PROBLEM 1:
In the rows below, find every line that contains the string "très" and list each of those lines in full. Matching is case-sensitive.

DOCUMENT EXCERPT:
* * * *

Assignment #3: Six Degrees Of Kevin Bacon Game

Find the people in the world whose Bacon Number is 7 or higher. (This number changes as the actor database is updated).

What Is The (Six Degrees of) Kevin Bacon Game?

For a description of the Kevin Bacon game, follow this occasionally unreliable link or look at Exercise 15.23 in the text. Try the game a few times and see if you can find someone with a Bacon Number higher than 3. To make the Hall of Fame, you must find someone with a Bacon Number of 7. There are several such actors or actresses, and between 4 and 9 (depending on whose database you believe) with numbers of 8. In this assignment, you will find all of them.

The Input

There are two data files; both have identical formats. These files are: actors file and actresses file. These files combined are 89.1 Mbytes (roughly 93,400,000 bytes) and were last updated Sept 23, 2000. These links require that you go through the www.cs.fiu.edu web-domain; they do not work from www.fiu.edu. These files are available in the AUL in the folder \\cougar\cop3530, and also /home/aul1/cop3530 on the Unix boxes. YOU MAY NOT COPY THEM INTO ANY OF THE LOCAL FIU MACHINES BECAUSE YOU WILL EXCEED YOUR DISK QUOTA.

These datafiles contain approximately 422,000 actors/actresses in a total of 144,000 movies, with 1,552,000 roles. These files also list TV roles, but you must not include TV roles in your analysis.

This is a large amount of data. My implementation, running on a 300Mhz Pentium II with 96 Mbytes of RAM and a slow hard drive using Windows 98 took 3 minutes to load, 20 seconds to compute the actors, and 20 seconds to run the destructors. It appears that on the AUL Windows NT systems you will get similar performance. From an account on ocelot I was able to process everything in 90 seconds.You will be hard pressed to get an answer on a machine with 64 Mbytes of RAM (my laptop thrashed to an answer after several hours). Your algorithms should run in these general parameters. You can get extra credit if you can significantly improve performance for the AUL machines.

Before you run on the large data sets, use the small file sample.list to debug the basic algorithms. In this data file, there are six actors, named a, b, c, d, e, and f, who have been in movies such as X, Y, and Z.

Input File Hints

Since it is not my input file, I cannot answer questions about it. Here are some observations that I used in my program, that should suffice (it differs in its answers from the oracle for some actors, but still produces the extreme numbers).

There are over 200 lines of preamble that can be skipped. This varies from file to file. However, you can figure it out by skipping all lines until the first occurrence of a line that begins with "Name", and then skipping one more.
There are many postamble lines, too, starting with a line that has at least nine dashes (i.e. ---------).
A name is listed once; all roles are together; the name starts in the first column.

* * * *

PROBLEM 2:
Reproduce the part of the assignment page between "What Is The" and "all of them.", inclusive.

* * * *

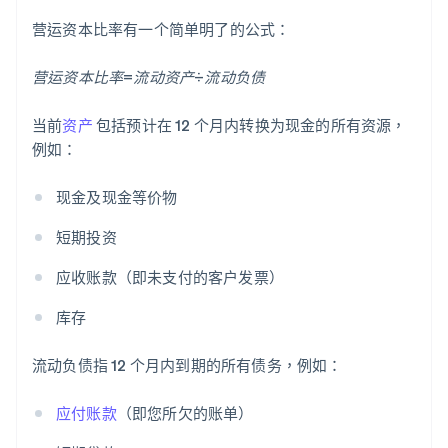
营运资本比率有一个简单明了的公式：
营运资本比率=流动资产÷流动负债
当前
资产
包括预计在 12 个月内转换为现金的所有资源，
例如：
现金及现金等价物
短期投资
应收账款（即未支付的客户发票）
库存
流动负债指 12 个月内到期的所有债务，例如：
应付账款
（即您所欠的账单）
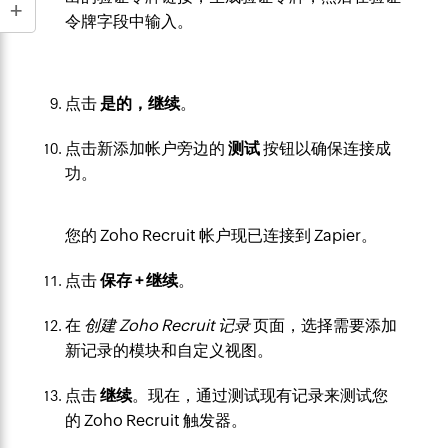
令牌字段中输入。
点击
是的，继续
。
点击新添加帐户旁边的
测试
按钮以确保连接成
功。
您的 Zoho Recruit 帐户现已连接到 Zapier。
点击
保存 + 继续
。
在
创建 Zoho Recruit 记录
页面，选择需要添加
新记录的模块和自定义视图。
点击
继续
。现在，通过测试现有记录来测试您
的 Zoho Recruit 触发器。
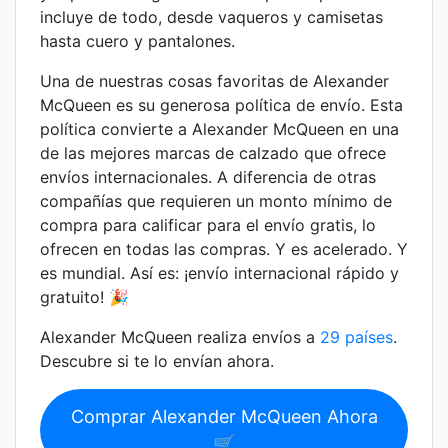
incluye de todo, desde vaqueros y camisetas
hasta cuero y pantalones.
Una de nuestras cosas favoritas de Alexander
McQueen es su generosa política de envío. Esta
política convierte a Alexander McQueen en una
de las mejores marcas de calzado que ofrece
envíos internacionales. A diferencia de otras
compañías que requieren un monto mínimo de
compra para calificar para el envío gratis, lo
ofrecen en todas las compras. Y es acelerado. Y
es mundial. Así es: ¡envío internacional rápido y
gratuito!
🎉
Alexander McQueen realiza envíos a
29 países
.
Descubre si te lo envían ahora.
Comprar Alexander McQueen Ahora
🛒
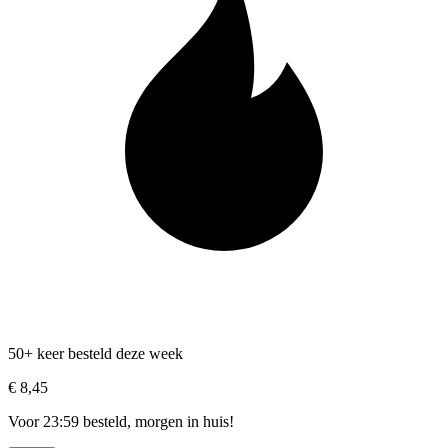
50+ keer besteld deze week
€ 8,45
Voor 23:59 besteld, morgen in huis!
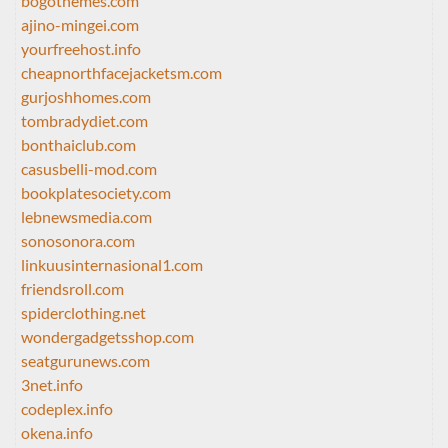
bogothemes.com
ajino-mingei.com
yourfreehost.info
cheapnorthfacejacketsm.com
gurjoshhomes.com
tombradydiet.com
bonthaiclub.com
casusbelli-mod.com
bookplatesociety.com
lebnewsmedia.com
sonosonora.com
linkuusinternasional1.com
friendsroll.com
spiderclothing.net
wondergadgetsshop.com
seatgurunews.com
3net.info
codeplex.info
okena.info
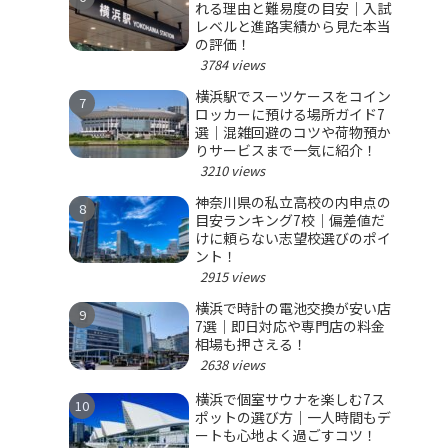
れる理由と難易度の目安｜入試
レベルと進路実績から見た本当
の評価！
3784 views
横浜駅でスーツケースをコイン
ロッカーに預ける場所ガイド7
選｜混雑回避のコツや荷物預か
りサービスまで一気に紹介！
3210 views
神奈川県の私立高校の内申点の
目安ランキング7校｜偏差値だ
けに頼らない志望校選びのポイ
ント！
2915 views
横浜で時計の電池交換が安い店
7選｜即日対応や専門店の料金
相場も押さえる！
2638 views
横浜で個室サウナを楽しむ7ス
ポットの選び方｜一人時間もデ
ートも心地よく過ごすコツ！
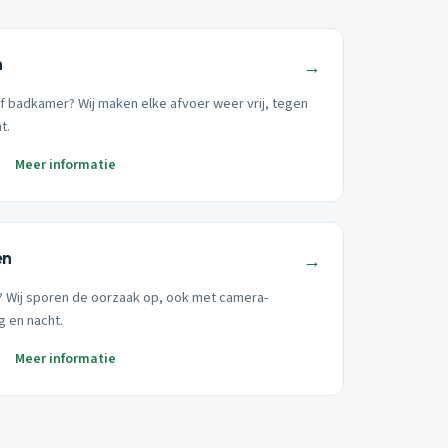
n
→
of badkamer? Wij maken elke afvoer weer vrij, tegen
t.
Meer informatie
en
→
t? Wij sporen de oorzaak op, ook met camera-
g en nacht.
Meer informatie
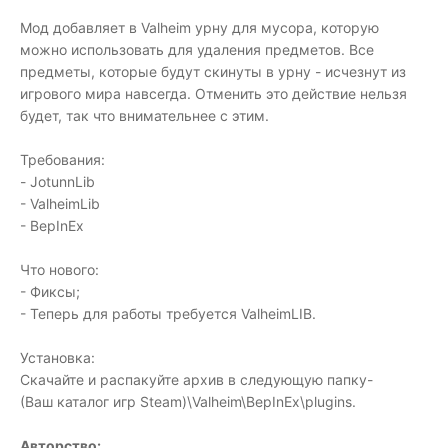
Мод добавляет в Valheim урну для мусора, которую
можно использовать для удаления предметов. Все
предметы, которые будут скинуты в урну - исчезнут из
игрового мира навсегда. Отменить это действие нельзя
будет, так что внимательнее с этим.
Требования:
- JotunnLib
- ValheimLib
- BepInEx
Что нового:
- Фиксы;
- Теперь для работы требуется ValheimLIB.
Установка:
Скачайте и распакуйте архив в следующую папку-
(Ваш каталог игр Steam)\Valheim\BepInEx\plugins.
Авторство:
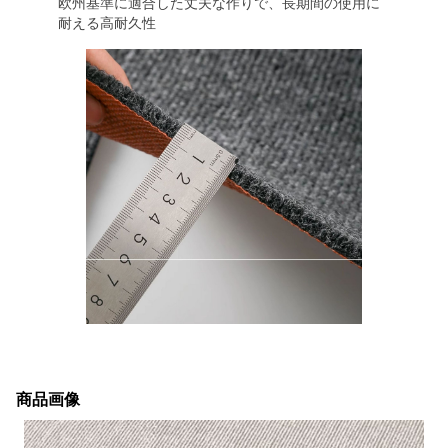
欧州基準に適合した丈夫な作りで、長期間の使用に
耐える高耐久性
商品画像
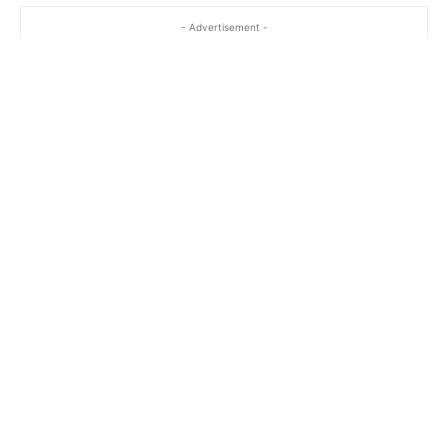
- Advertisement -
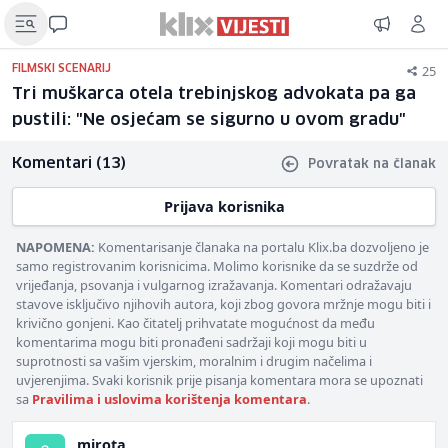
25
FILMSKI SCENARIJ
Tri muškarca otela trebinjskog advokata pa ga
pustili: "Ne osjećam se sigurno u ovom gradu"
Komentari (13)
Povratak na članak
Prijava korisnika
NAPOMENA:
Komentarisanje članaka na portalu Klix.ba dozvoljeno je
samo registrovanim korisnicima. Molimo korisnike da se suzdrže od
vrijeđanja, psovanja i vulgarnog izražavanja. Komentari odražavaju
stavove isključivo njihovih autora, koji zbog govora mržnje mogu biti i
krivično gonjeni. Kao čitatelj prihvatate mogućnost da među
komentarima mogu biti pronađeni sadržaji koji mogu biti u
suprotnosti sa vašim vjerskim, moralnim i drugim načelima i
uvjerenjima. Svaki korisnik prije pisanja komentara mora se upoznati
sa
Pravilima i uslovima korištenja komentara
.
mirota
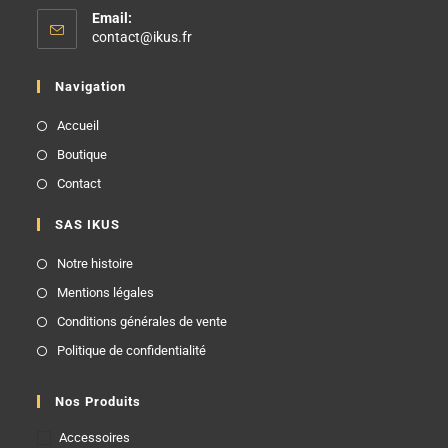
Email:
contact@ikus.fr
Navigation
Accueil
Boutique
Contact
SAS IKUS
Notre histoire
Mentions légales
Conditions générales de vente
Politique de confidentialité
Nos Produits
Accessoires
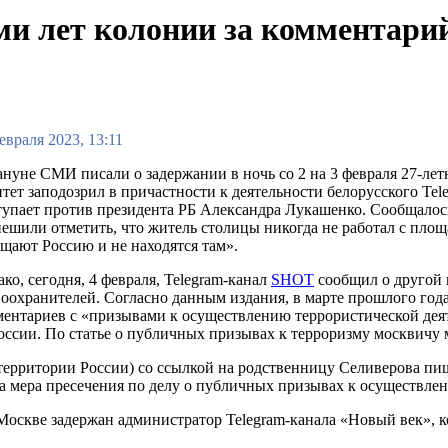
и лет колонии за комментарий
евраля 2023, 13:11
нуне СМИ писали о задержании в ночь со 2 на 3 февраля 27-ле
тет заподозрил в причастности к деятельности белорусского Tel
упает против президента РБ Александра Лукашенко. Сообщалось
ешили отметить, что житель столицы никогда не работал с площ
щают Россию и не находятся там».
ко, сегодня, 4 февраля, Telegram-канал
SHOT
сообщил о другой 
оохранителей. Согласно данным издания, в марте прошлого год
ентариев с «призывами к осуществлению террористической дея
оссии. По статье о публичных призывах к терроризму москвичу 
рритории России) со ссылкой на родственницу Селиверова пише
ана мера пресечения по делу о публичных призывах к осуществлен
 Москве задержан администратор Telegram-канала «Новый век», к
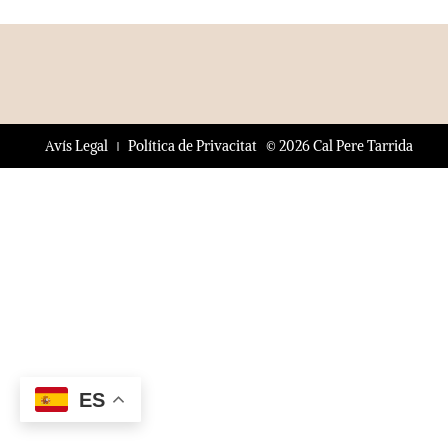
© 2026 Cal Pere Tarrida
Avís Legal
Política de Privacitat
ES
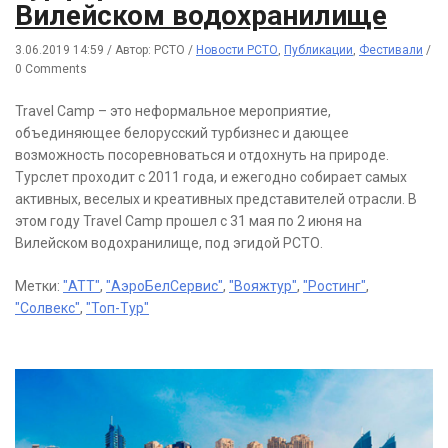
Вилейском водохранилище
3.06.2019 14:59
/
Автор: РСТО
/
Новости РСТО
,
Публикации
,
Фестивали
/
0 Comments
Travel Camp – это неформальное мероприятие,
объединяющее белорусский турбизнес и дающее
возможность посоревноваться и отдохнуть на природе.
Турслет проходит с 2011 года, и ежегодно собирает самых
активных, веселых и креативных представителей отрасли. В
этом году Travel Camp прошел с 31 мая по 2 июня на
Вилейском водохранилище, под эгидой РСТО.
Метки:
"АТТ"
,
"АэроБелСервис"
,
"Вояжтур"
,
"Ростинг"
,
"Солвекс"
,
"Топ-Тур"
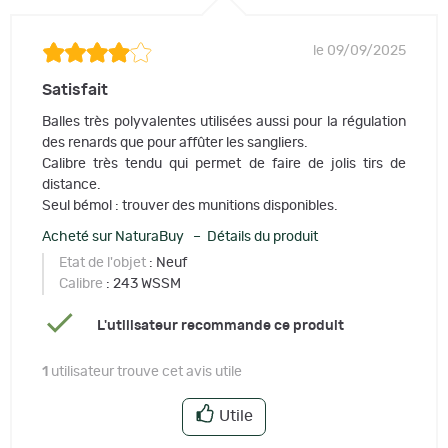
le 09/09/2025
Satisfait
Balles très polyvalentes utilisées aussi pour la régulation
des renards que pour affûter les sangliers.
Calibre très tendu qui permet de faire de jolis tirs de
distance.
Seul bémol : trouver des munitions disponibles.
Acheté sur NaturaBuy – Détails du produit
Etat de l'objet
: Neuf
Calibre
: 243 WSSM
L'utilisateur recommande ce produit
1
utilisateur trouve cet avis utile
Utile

* * * *

EXERCISE SOLUTION 1:
Balles très polyvalentes utilisées aussi pour la régulation
Calibre très tendu qui permet de faire de jolis tirs de

EXERCISE SOLUTION 2:
What Is The (Six Degrees of) Kevin Bacon Game?

For a description of the Kevin Bacon game, follow this occasionally unreliable link or look at Exercise 15.23 in the text. Try the game a few times and see if you can find someone with a Bacon Number higher than 3. To make the Hall of Fame, you must find someone with a Bacon Number of 7. There are several such actors or actresses, and between 4 and 9 (depending on whose database you believe) with numbers of 8. In this assignment, you will find all of them.